The records need to be set down again exactly as they appear.
BEGIN Source material
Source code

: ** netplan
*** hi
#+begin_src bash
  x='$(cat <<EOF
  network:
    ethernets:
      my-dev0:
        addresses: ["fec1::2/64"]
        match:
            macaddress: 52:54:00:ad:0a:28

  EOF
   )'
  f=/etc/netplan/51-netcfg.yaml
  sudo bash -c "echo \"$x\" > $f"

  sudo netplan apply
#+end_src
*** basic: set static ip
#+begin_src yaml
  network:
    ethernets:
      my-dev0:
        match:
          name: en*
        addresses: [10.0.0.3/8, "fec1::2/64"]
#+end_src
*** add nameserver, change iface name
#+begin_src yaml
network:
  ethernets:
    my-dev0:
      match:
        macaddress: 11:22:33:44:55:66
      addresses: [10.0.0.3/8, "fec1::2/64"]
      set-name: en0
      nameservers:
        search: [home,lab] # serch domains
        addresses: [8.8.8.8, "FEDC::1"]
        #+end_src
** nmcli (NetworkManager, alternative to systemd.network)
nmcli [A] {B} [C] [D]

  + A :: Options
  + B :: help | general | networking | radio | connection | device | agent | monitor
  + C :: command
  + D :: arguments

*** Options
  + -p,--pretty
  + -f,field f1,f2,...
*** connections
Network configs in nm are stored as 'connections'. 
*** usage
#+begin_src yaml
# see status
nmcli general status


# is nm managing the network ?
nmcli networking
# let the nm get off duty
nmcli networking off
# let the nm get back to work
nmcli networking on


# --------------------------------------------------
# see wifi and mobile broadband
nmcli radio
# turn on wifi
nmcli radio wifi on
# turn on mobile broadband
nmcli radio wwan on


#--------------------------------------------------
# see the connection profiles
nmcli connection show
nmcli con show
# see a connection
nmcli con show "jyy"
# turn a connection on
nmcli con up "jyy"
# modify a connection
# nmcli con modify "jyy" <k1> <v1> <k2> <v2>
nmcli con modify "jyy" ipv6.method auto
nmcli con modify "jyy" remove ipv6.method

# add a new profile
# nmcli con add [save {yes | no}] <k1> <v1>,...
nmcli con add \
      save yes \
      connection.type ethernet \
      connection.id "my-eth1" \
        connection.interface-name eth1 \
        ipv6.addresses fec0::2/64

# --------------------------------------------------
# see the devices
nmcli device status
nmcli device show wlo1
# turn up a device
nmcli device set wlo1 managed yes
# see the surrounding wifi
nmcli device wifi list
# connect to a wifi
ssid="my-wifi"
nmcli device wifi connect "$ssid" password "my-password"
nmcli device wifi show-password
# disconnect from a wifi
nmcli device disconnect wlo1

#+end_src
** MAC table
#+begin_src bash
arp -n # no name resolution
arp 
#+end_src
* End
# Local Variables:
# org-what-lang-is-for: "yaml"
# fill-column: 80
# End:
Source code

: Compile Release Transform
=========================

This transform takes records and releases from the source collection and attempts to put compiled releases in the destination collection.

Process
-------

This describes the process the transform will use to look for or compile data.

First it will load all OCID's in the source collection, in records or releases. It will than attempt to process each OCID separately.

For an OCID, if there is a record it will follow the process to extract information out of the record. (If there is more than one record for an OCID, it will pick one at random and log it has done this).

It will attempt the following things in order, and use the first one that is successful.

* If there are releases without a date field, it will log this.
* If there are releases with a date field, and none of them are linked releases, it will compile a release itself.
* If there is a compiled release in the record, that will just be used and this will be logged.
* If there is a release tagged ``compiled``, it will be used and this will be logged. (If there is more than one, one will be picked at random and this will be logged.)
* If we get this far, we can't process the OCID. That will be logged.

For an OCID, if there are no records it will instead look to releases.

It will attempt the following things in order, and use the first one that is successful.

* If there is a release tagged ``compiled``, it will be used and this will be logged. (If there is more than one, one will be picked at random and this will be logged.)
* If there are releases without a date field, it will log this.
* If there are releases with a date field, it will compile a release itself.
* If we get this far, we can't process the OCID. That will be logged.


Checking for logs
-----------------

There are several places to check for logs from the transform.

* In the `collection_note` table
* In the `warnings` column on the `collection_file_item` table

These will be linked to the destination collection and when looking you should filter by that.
END Source material
◆ **Task response**
Source code

: ** netplan
*** hi
#+begin_src bash
  x='$(cat <<EOF
  network:
    ethernets:
      my-dev0:
        addresses: ["fec1::2/64"]
        match:
            macaddress: 52:54:00:ad:0a:28

  EOF
   )'
  f=/etc/netplan/51-netcfg.yaml
  sudo bash -c "echo \"$x\" > $f"

  sudo netplan apply
#+end_src
*** basic: set static ip
#+begin_src yaml
  network:
    ethernets:
      my-dev0:
        match:
          name: en*
        addresses: [10.0.0.3/8, "fec1::2/64"]
#+end_src
*** add nameserver, change iface name
#+begin_src yaml
network:
  ethernets:
    my-dev0:
      match:
        macaddress: 11:22:33:44:55:66
      addresses: [10.0.0.3/8, "fec1::2/64"]
      set-name: en0
      nameservers:
        search: [home,lab] # serch domains
        addresses: [8.8.8.8, "FEDC::1"]
        #+end_src
** nmcli (NetworkManager, alternative to systemd.network)
nmcli [A] {B} [C] [D]

  + A :: Options
  + B :: help | general | networking | radio | connection | device | agent | monitor
  + C :: command
  + D :: arguments

*** Options
  + -p,--pretty
  + -f,field f1,f2,...
*** connections
Network configs in nm are stored as 'connections'. 
*** usage
#+begin_src yaml
# see status
nmcli general status


# is nm managing the network ?
nmcli networking
# let the nm get off duty
nmcli networking off
# let the nm get back to work
nmcli networking on


# --------------------------------------------------
# see wifi and mobile broadband
nmcli radio
# turn on wifi
nmcli radio wifi on
# turn on mobile broadband
nmcli radio wwan on


#--------------------------------------------------
# see the connection profiles
nmcli connection show
nmcli con show
# see a connection
nmcli con show "jyy"
# turn a connection on
nmcli con up "jyy"
# modify a connection
# nmcli con modify "jyy" <k1> <v1> <k2> <v2>
nmcli con modify "jyy" ipv6.method auto
nmcli con modify "jyy" remove ipv6.method

# add a new profile
# nmcli con add [save {yes | no}] <k1> <v1>,...
nmcli con add \
      save yes \
      connection.type ethernet \
      connection.id "my-eth1" \
        connection.interface-name eth1 \
        ipv6.addresses fec0::2/64

# --------------------------------------------------
# see the devices
nmcli device status
nmcli device show wlo1
# turn up a device
nmcli device set wlo1 managed yes
# see the surrounding wifi
nmcli device wifi list
# connect to a wifi
ssid="my-wifi"
nmcli device wifi connect "$ssid" password "my-password"
nmcli device wifi show-password
# disconnect from a wifi
nmcli device disconnect wlo1

#+end_src
** MAC table
#+begin_src bash
arp -n # no name resolution
arp 
#+end_src
* End
# Local Variables:
# org-what-lang-is-for: "yaml"
# fill-column: 80
# End:
Source code

: Compile Release Transform
=========================

This transform takes records and releases from the source collection and attempts to put compiled releases in the destination collection.

Process
-------

This describes the process the transform will use to look for or compile data.

First it will load all OCID's in the source collection, in records or releases. It will than attempt to process each OCID separately.

For an OCID, if there is a record it will follow the process to extract information out of the record. (If there is more than one record for an OCID, it will pick one at random and log it has done this).

It will attempt the following things in order, and use the first one that is successful.

* If there are releases without a date field, it will log this.
* If there are releases with a date field, and none of them are linked releases, it will compile a release itself.
* If there is a compiled release in the record, that will just be used and this will be logged.
* If there is a release tagged ``compiled``, it will be used and this will be logged. (If there is more than one, one will be picked at random and this will be logged.)
* If we get this far, we can't process the OCID. That will be logged.

For an OCID, if there are no records it will instead look to releases.

It will attempt the following things in order, and use the first one that is successful.

* If there is a release tagged ``compiled``, it will be used and this will be logged. (If there is more than one, one will be picked at random and this will be logged.)
* If there are releases without a date field, it will log this.
* If there are releases with a date field, it will compile a release itself.
* If we get this far, we can't process the OCID. That will be logged.


Checking for logs
-----------------

There are several places to check for logs from the transform.

* In the `collection_note` table
* In the `warnings` column on the `collection_file_item` table

These will be linked to the destination collection and when looking you should filter by that.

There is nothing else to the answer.